Повисает пауза. Теперь, в отсутствие общих тем, Она кажется не дальше, а ближе, чем двадцать лет назад, когда оба болтали без умолку. Чем больше они молчат, тем ближе становятся. Чем оживленнее разговор о семье, тем безопаснее для них обоих.

– Как твои родители?

– Брат говорит, что нормально. Я перестала с ними общаться.

– Давно?

– Когда ждала старшего. Так вышло, не спрашивай.

– Что твой муж?

– Мой муж – замечательный.

– Математик?

– Нет, он биолог. Твоя жена?

– Она девочками занимается.

– А кто она по специальности?

– Я уже не помню… вообще, она на гомеопата училась.

– На гомеопата?..

– Так вышло, не спрашивай.

Она понимает, что сказала лишнее, ей неловко, но спрашивать надо, спрашивать необходимо. Это Он имеет право на слабость, ему не повезло в жизни, а она, она счастлива и ни единой двусмыслицы позволить себе не может.

– Думаете еще мальчика?

– Жена больше не хочет, у нее были очень тяжелые роды. Она не признает обезболивания, говорит, что это вмешательство в естественный ход вещей, карму разрушает. А ты с эпидуральной рожала?
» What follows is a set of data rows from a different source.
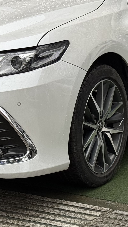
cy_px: 36
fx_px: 887
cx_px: 21
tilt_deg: -4.8
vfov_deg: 14.5
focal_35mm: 147
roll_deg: +0.9
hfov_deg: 8.2
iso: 64
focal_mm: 6.76
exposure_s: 1/345
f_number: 1.78
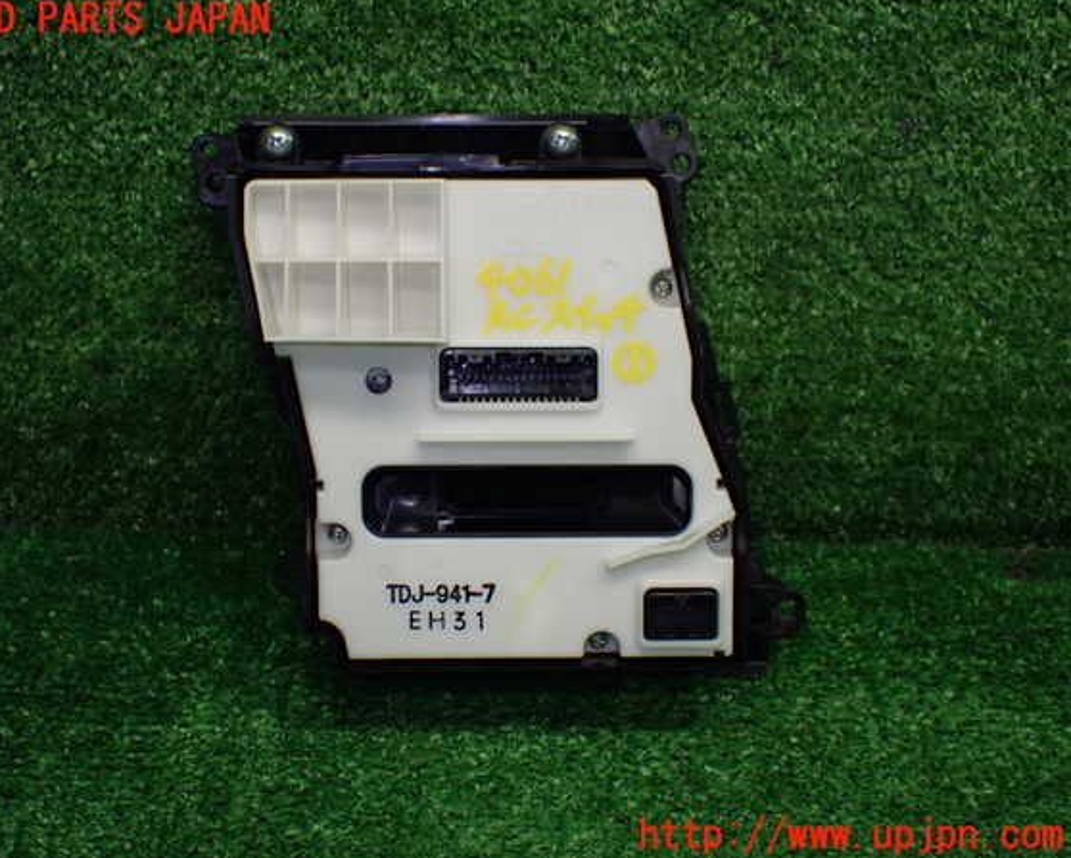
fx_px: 1364
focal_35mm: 43
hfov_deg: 42.9
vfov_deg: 34.9
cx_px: 497
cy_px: 428
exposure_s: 1/160
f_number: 2.8
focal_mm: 7.31
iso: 500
Ей вдруг становится жутко весело:

– Угу, такая огромная игла медленно вставляется в позвоночник – и настает невесомость, нереальность даже какая-то, будто это не с тобой происходит, а с соседкой.
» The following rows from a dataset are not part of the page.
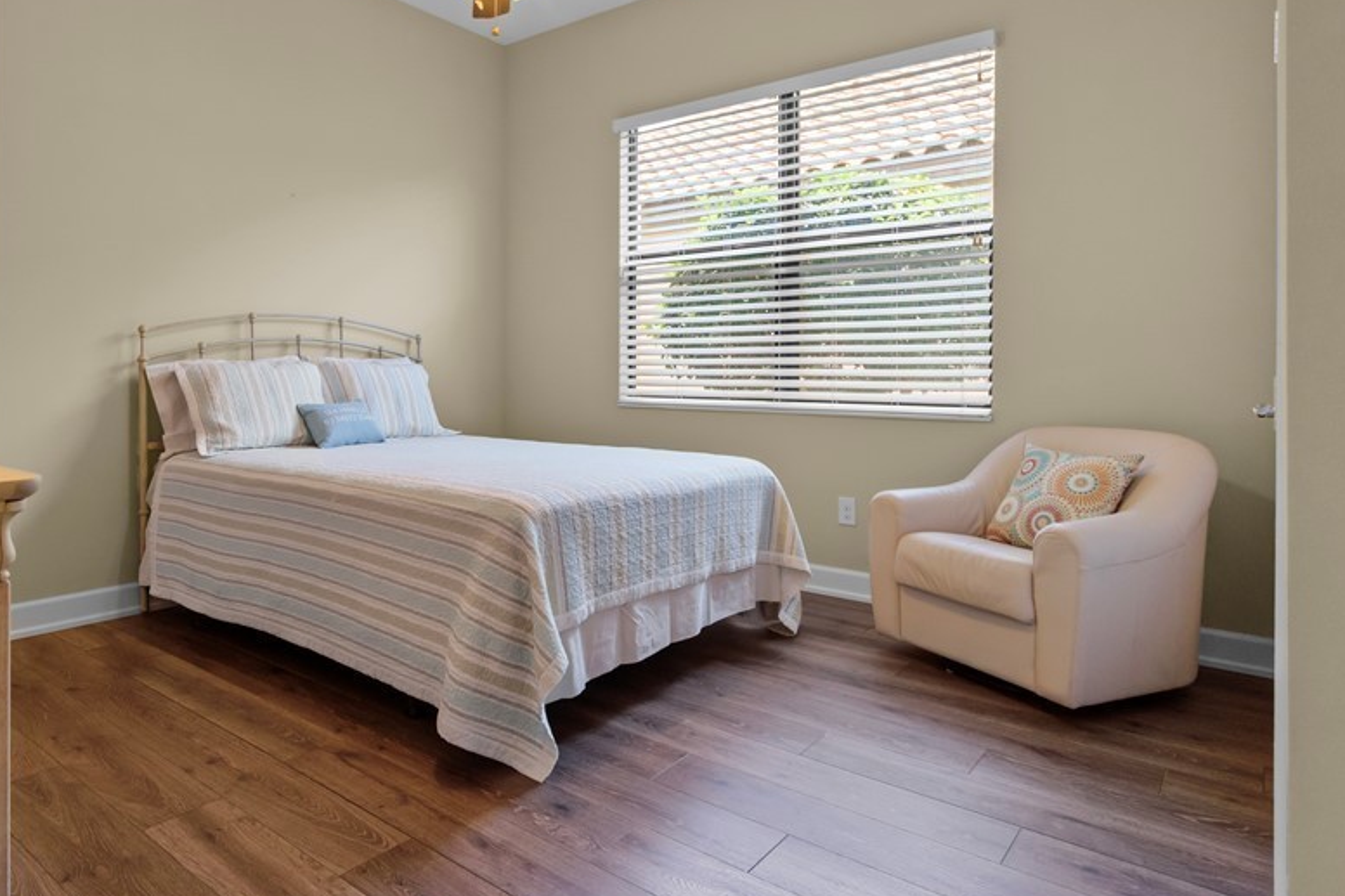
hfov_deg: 79.7
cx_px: 504
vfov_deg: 59.2
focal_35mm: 21
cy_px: 383
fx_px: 784
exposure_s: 1/60
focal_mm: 10
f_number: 4.5
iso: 800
Побольше деталей, спасение в деталях.

Он вздыхает:

– Тяжело быть родителем.

– А мне нравится!

– Ты ведь осталась в математике?

– Да, это единственное, что я умею делать. Мозги не должны простаивать, это вредно.
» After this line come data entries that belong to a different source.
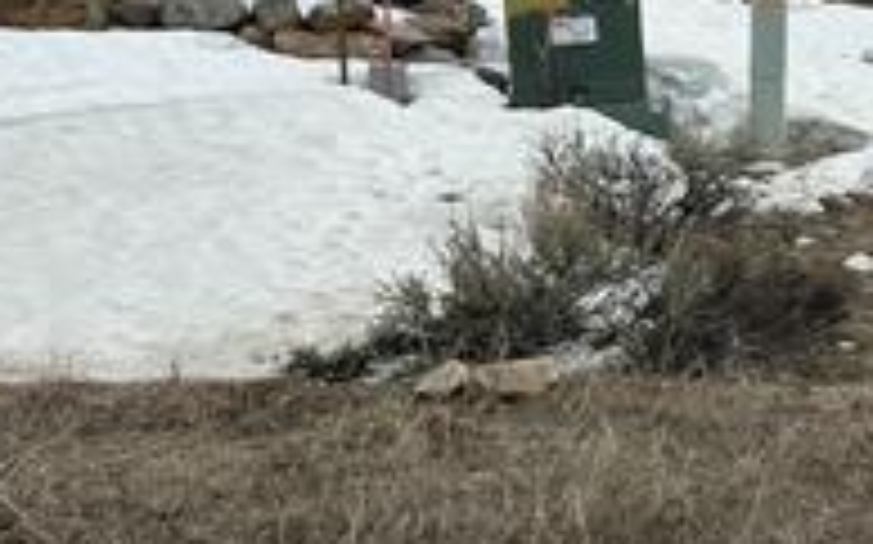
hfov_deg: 19.3
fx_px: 2164
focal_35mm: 91
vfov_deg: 14.1
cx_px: 1382
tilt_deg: -2.2
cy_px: -4
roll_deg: +1.8
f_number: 1.5
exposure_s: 1/3704
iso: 50
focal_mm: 5.7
– Мои по большей части простаивают, но я привык. Ты ведь счастлива?

– А ты? У тебя ведь тоже дети.

– Ты права, дети – это главное, неважно, от кого, главное, чтобы были дети. Девочки славные очень, ссорятся из-за всяких мелочей, а если вдруг что-то серьезное, на все друг для друга готовы. У Ланки был вирус, температура за сорок, так Настя всю ночь просидела у ее постели, наотрез отказалась ложиться. Твои близки между собой?

– Машка со Слоником, да, очень. Боря от них дистанцировался, они теперь для него не престижны. У него уже девушка есть, ну, что-то вроде.

– Скоро придется быть начеку. Дочка подрастет.

– Нет, я никогда не буду начеку, я позволю ей спать, с кем захочет, ну, в смысле, с ровесником, в любом возрасте.

Она говорит это так строго и серьезно будто, наоборот, клянется ни единого мужчину не подпустить к дочери до самой свадьбы. Интонация до такой степени контрастирует с содержанием, что он невольно начинает смеяться.

– А ты, ты что ли, собираешься быть строгим отцом?

– Пока не знаю.

– Ты думаешь, родители вправе вмешиваться в жизнь своих детей?

– Я вмешиваюсь. Не собирался, честно, но выходит так, что все время вмешиваюсь. А ты будто не вмешиваешься?

– По мелочам, да, суп есть заставляю, а глобально нет, ни за что не стану.

– Как ты строга!

Звонит ее телефон. Муж не выдержал: сколько он может развлекать детей в чужом городе. Слоник уснул в машине, пришлось кататься по улицам. Детский музей оказался до пяти. Боря туда идти отказался. Маша стала ныть, что в Бостоне музей лучше.

– Мне пора. Я рада, что у тебя все сложилось.